Kinerja Pemerintahan SBY yang merupakan Koalisi PD, Golkar, dan beberapa partai lainnya akan kita lihat sisi positif dan negatif. Sisi positifnya adalah pemerintah SBY berhasil meredam berbagai konflik di Ambon, Sampit, dan juga di Aceh. Ini satu nilai positif dibanding Wiranto yang ketika jadi Pangab, namun gagal mengatasi konflik tersebut. Dalam perkembangan permasalahan sosial pada masa pemerintahan SBY terjadi penurunan pengangguran terus menurun dari 9,9% pada tahun 2004 menjadi 8,5% pada tahun 2008, Penurunan angka kemiskinan dari 16,7% pada tahun 2004 menjadi 15,4% pada tahun 2008 serta Memperbaiki keadaan Aceh setelah porak poranda diterjang Tsunami pada tahun pada 26 Desember 2004.

# BAHAN YANG DIBERIKAN
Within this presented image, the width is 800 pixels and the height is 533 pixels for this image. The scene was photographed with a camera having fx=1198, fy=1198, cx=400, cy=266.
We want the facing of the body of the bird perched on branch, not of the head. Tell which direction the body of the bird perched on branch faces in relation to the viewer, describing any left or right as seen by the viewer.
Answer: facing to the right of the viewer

# RUMUSAN SOAL
Tuliskan ulang kata demi kata seluruh kutipan tentang kinerja pemerintahan SBY tanpa mengubah apa pun.

# PENYELESAIAN SOAL
Kinerja Pemerintahan SBY yang merupakan Koalisi PD, Golkar, dan beberapa partai lainnya akan kita lihat sisi positif dan negatif. Sisi positifnya adalah pemerintah SBY berhasil meredam berbagai konflik di Ambon, Sampit, dan juga di Aceh. Ini satu nilai positif dibanding Wiranto yang ketika jadi Pangab, namun gagal mengatasi konflik tersebut. Dalam perkembangan permasalahan sosial pada masa pemerintahan SBY terjadi penurunan pengangguran terus menurun dari 9,9% pada tahun 2004 menjadi 8,5% pada tahun 2008, Penurunan angka kemiskinan dari 16,7% pada tahun 2004 menjadi 15,4% pada tahun 2008 serta Memperbaiki keadaan Aceh setelah porak poranda diterjang Tsunami pada tahun pada 26 Desember 2004.